Jago, il baritono canadese Gerald Finley, l’unico in scena che, nonostante non possieda una voce particolarmente potente, almeno rispecchiava in qualche modo l’identità del personaggio, veniva nell’interpretazione anch’egli distorto dalla regia, che, pure nel farlo vestire dimessamente e nel fargli infilare ai piedi dei calzini con le punte rosse dalla costumista Annelies Vannaere, ne sottolineava (forse) sì la perfidia, ma lo rendeva quasi un clown. Per cui, se da una parte sembrava di vedere in Otello una sorta di Canio volgare e violento in completo jeans, in Jago non si poteva che rilevare l’ombra assai malcelata e sconnessa di un Tonio. Così come, a ben rifletterci, non si poteva fare a meno di rilevare che in una Desdemona tutta satin, anche nero con dettagli rossi, ci fosse perfino qualcosa di Lady Macbeth. Un minestrone sconcertante e incolto di presunta opera italiana, dunque, con risultati grotteschi e inverosimili, confermati dai comprimari e dal coro.
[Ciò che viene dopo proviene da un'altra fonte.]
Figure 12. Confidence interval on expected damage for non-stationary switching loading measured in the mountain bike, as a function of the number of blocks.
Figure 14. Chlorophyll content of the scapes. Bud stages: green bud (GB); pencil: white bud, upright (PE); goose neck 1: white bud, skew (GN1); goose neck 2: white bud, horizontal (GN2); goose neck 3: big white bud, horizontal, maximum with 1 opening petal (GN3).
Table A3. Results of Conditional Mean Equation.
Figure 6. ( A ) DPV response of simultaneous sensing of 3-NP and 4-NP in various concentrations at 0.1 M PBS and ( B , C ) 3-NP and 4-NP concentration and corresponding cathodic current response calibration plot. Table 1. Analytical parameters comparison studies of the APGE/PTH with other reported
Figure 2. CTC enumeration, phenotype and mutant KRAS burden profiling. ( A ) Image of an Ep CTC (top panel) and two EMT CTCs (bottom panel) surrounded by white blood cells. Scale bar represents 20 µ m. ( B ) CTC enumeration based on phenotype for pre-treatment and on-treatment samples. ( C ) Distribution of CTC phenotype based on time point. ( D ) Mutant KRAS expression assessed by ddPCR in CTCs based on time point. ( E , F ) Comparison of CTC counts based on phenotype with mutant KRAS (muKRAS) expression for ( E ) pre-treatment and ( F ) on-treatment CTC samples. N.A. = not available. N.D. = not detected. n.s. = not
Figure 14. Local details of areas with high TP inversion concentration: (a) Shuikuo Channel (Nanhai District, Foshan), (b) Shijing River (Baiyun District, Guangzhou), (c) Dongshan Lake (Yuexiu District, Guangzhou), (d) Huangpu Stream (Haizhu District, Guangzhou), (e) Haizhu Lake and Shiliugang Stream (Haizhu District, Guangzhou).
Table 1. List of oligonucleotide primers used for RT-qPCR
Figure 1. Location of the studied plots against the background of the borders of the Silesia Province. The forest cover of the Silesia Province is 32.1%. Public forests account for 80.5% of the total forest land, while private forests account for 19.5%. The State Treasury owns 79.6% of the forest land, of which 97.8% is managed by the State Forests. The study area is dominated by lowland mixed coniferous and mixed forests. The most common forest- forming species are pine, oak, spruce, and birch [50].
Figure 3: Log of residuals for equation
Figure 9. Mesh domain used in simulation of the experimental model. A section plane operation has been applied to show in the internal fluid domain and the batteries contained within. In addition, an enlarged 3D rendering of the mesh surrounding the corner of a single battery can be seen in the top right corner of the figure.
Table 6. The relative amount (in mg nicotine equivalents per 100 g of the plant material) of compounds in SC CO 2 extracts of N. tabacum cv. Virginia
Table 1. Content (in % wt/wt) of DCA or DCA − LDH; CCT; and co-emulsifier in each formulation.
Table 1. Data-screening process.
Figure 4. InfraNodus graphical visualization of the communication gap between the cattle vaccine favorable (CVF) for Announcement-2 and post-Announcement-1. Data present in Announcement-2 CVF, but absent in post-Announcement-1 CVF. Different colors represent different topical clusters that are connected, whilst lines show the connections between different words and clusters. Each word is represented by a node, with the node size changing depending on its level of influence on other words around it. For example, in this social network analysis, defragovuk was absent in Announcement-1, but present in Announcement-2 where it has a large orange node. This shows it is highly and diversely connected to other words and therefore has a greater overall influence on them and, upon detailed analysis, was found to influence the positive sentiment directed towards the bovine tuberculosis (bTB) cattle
Ergo, neanche la bella direzione del M° Kirill Petrenko, alla guida dell’orchestrona di tutto rispetto del Bayerische Staatsoper, riusciva a lenire le sofferenze auditive dell’intenditore, al quale non rimaneva, per evitare di alzarsi e andare via prima della fine dell’opera, che ascoltare (patendo) ad occhi chiusi.